Mais j’ai trouvé la place la plus enviable ; car mon ami, le capitaine de B…, veut bien me prendre comme volontaire dans sa compagnie et m’assurer ainsi une lucarne à travers la haie des soldats. « Vous serez logé à la même enseigne que les grands-ducs Paul Alexéévitch, Constantin Constantinovitch, Georges Mikaïlovitch, me dit-il ; en effet, ces princes se trouveront dans le rang, à droite de l’unité qu’ils commandent.

Notre rassemblement se fait devant l’église des Khamovniki. Les chevaliers-gardes et les gardes à cheval, les deux éclatans régimens jumeaux, blanc, rouge et or, se forment aussi là ; les officiers arrivent en voiture, jettent leur manteau, coiffent leur casque, montent à cheval et se placent devant leur peloton. Les soldats ont la mine joyeuse ; ils reçoivent aujourd’hui de la ville un couvert de faïence bleue, et l’empereur leur donne à tous un rouble d’un coin spécial, le rouble du couronnement. Les musiques résonnent à l’arrivée des étendards, loques glorieuses et séculaires[1] ; l’étoffe s’effiloche le long de la hampe sur laquelle l’aigle altière reste debout.

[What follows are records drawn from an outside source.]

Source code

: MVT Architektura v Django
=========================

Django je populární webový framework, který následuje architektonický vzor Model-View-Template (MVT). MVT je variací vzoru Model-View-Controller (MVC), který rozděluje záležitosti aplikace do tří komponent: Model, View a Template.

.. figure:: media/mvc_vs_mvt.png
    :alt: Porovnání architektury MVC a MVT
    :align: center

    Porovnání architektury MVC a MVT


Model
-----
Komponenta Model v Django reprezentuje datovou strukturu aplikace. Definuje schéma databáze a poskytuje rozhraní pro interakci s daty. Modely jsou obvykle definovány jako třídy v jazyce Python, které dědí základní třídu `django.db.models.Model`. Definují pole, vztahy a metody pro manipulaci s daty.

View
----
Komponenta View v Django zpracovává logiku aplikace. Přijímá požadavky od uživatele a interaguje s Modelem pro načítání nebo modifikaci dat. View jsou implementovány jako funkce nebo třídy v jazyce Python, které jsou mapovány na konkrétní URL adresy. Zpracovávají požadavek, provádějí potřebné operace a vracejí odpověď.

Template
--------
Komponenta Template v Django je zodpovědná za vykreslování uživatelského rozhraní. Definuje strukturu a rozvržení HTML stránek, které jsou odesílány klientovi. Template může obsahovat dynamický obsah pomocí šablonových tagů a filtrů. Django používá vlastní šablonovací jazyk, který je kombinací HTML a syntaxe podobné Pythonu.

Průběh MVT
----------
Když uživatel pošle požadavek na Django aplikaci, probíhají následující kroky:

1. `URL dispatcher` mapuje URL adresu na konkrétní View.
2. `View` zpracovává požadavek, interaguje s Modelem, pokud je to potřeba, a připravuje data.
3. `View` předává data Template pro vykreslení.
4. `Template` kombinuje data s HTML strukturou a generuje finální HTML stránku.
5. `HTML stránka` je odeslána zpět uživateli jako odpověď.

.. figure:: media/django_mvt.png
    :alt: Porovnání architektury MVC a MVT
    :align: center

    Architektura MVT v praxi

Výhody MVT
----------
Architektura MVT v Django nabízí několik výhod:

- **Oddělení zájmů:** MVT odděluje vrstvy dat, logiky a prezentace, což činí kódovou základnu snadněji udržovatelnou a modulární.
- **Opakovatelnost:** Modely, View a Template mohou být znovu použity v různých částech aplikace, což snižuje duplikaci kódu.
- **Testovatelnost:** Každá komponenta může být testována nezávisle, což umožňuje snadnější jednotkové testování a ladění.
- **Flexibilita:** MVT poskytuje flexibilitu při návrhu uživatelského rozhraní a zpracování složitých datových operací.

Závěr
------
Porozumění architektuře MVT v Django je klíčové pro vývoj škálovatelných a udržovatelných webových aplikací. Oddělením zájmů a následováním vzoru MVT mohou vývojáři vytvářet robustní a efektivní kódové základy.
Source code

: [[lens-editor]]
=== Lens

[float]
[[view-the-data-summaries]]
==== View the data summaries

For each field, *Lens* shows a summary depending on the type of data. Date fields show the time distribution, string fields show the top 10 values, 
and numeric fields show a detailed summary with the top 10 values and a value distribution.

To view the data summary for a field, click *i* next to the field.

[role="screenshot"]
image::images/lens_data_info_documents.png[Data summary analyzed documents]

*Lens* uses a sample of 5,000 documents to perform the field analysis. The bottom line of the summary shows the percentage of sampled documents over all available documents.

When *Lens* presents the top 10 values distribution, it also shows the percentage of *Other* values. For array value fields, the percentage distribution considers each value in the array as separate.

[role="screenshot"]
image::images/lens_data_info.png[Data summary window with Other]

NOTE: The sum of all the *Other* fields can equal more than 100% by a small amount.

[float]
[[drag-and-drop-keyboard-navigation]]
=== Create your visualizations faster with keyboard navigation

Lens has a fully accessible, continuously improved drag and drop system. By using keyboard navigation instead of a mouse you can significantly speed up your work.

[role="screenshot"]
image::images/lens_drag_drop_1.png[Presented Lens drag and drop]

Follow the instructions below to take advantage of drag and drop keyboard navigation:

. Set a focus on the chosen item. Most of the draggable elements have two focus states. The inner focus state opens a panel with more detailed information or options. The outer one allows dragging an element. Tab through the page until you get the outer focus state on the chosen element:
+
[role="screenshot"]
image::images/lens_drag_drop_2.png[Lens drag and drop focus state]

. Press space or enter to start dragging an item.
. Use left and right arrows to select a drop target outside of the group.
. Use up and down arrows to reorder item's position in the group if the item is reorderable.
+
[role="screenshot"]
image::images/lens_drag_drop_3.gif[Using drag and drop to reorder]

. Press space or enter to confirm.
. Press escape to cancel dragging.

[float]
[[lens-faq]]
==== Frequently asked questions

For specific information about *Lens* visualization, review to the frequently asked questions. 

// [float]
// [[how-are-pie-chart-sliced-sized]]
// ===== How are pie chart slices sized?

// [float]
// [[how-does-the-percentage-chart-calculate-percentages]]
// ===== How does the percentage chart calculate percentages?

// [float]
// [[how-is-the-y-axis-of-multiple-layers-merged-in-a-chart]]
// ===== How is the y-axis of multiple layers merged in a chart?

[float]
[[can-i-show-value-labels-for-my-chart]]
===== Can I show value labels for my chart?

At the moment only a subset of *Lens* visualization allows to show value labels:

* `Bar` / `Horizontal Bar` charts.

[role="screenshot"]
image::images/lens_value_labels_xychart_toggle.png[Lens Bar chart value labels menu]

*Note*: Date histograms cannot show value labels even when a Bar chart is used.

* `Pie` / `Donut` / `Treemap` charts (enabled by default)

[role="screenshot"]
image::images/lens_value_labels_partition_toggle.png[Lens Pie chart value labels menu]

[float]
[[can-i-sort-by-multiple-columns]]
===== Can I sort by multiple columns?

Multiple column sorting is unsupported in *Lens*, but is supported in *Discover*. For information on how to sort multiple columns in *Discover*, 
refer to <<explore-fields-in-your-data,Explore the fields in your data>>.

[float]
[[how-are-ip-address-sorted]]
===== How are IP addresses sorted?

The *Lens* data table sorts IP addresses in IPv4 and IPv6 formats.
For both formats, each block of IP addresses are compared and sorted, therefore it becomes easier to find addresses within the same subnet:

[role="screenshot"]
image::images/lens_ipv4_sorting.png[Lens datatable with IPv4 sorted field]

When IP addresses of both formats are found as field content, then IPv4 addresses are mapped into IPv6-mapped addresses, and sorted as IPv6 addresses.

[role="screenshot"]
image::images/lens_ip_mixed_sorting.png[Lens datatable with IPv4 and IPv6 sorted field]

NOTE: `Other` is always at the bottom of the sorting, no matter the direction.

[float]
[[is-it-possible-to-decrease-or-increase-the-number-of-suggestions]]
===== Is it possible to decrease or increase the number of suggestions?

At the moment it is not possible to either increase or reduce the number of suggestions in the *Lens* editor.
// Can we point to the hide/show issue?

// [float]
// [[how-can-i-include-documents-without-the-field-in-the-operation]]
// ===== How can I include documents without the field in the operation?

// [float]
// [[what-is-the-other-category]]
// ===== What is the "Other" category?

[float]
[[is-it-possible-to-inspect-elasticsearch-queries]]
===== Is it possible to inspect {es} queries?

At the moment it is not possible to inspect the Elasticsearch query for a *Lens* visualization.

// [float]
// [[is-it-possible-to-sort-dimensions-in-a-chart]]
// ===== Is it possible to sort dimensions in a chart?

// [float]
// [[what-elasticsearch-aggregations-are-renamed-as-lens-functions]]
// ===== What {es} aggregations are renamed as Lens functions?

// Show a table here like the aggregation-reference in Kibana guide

La Place Rouge est la scène historique réservée pour ces régimens historiques. On ne sait au juste d’où provient le nom de cette place, ni si c’est de sang qu’elle est rouge ; mais elle n’a pas joué dans l’histoire de Russie un moindre rôle que l’agora dans celle d’Athènes ou le forum dans celle de Rome. Assauts des Tartares, sièges des Polonais, puis tumultes populaires, bounti farouches d’une populace que rien n’arrête, une fois déchaînée, répressions sanglantes, pendaisons des strélitz, écartèlement de Pougatchef, toutes ces tueries ont empli ce champ clos. C’est pourquoi, sans doute, Notre-Dame d’Ibérie veille là-bas devant cette porte. Que nul n’entre ici, s’il n’est chrétien. Mais s’il est chrétien, qu’il se signe et qu’il passe ; qu’il salue le monument de Minine et de Pojarsky ; l’un était prince et l’autre toucheur de bœufs ; ils furent les héros d’un mouvement national pareil à celui de Jeanne d’Arc en France et qui mit à la fin sur le trône un autre gentil dauphin, Mikaïl Féodorovitch Romanof.

Cette plate-forme circulaire, le Lobnoe mesto[2], servait de

  1. Tout drapeau russe dure obligatoirement cent cinquante ans, à moins que dans ce laps de temps il ne vienne à être remplacé par un drapeau de Saint-Georges, conquis sur quelque champ de bataille.
  2. On discute sur le point de savoir si ce Lobnoe mesto représente simplement le faubourg de Jérusalem désigné par ces paroles de l’Evangile : « Allez en avant et vous trouverez un fine… », ou si l’appellation en vient du grand nombre de crânes (loby) autrefois accumulés en cet endroit. Selon l’imagination populaire, qui sur un mot bâtit une légende, la tête d’Adam serait ensevelie à cette place.